• Exercise requirements: The job is to find each line in the entries holding the string "corners" and copy that line.

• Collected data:

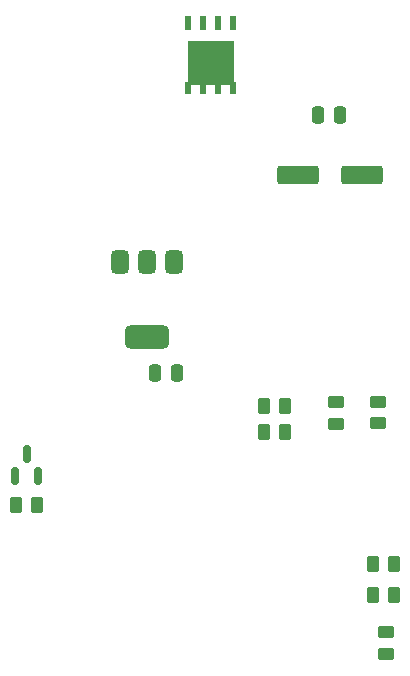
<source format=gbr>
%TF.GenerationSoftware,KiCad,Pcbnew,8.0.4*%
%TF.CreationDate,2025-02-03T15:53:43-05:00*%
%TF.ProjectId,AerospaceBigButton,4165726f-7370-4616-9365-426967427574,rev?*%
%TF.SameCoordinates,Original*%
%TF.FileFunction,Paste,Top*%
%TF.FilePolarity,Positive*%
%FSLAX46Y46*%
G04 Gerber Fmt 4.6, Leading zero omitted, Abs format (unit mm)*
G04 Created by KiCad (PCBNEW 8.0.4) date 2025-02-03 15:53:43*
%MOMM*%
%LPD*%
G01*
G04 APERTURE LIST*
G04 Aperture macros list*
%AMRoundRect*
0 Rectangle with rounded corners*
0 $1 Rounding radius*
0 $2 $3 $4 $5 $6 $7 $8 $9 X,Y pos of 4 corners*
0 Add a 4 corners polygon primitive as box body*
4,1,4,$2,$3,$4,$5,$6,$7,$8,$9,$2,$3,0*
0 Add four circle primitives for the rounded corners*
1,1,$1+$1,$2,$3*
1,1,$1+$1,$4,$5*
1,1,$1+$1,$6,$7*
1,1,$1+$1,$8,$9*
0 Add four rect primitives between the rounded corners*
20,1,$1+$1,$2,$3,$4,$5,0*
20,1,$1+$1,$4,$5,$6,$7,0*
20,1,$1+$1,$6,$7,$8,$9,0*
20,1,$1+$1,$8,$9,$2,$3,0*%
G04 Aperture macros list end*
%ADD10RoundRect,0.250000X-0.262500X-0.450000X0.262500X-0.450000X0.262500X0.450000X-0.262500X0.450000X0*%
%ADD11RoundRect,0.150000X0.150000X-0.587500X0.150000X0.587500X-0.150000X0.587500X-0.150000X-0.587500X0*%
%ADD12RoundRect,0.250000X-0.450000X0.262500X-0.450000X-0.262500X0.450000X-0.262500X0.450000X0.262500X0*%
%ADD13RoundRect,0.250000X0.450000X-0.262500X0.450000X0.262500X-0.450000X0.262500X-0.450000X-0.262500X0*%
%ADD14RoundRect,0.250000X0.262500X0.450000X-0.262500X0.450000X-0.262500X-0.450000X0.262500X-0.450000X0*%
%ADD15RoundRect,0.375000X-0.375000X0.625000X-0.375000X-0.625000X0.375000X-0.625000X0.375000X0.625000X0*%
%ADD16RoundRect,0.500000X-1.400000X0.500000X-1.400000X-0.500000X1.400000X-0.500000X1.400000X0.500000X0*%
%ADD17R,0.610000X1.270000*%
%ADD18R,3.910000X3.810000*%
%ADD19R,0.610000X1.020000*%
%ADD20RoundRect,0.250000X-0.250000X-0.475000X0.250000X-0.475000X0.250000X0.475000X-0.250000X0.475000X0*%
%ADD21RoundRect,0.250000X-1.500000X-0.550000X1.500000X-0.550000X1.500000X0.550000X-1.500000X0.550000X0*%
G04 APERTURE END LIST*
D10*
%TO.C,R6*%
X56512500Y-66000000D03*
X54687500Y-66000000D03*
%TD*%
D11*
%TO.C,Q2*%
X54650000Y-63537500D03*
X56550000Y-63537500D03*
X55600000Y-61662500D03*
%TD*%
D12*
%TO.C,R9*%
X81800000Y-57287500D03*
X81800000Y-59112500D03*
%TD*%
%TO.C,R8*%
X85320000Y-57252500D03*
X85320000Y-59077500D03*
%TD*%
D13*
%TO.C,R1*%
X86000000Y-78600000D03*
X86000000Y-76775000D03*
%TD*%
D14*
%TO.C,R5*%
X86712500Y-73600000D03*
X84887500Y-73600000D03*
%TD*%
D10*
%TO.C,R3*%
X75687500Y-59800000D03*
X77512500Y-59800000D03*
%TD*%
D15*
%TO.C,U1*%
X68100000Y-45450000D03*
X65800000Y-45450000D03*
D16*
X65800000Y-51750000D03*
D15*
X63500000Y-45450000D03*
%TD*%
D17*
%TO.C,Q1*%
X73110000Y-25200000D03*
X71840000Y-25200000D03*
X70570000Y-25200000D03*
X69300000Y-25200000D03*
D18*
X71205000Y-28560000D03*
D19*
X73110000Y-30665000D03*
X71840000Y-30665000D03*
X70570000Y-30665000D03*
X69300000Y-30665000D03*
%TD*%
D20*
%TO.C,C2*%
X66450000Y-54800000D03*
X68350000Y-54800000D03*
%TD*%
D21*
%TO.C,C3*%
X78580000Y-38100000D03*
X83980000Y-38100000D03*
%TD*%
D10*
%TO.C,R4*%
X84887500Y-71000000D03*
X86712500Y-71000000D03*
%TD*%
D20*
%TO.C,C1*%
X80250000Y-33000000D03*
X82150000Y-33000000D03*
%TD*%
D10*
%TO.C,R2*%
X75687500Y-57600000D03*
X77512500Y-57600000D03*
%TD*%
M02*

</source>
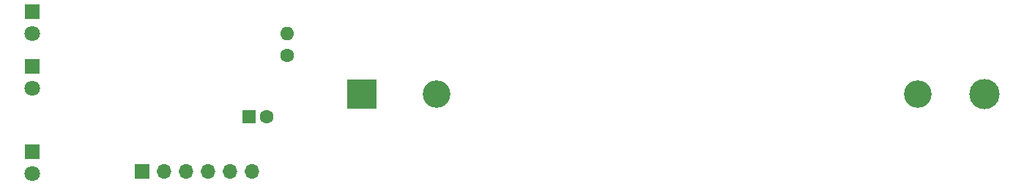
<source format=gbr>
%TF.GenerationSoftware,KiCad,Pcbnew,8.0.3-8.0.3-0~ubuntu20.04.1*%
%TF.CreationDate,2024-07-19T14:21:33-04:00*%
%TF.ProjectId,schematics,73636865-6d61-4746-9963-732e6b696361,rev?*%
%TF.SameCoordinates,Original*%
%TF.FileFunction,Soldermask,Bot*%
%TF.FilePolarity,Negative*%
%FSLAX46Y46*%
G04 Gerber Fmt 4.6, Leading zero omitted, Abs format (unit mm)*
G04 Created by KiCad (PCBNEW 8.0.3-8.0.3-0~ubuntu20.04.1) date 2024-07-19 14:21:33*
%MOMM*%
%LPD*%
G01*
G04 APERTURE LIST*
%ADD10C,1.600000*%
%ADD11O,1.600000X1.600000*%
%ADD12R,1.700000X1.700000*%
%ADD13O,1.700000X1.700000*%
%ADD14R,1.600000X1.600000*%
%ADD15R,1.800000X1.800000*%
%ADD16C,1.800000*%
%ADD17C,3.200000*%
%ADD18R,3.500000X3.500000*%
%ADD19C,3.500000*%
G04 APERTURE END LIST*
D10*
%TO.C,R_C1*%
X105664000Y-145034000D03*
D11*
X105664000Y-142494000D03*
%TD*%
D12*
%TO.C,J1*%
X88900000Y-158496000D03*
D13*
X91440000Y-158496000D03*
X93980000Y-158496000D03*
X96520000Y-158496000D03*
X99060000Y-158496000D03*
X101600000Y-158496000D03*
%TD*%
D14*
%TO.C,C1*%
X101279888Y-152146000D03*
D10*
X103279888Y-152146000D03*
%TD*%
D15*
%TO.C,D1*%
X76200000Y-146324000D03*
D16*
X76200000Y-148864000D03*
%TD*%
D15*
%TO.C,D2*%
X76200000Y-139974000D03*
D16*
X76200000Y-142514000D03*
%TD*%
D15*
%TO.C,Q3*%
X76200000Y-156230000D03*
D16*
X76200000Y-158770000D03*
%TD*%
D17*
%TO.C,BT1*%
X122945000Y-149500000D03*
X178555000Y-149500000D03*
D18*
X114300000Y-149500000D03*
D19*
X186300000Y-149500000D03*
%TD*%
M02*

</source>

• Task solution:
0 Rectangle with rounded corners*
0 $2 $3 $4 $5 $6 $7 $8 $9 X,Y pos of 4 corners*
0 Add a 4 corners polygon primitive as box body*
0 Add four circle primitives for the rounded corners*
0 Add four rect primitives between the rounded corners*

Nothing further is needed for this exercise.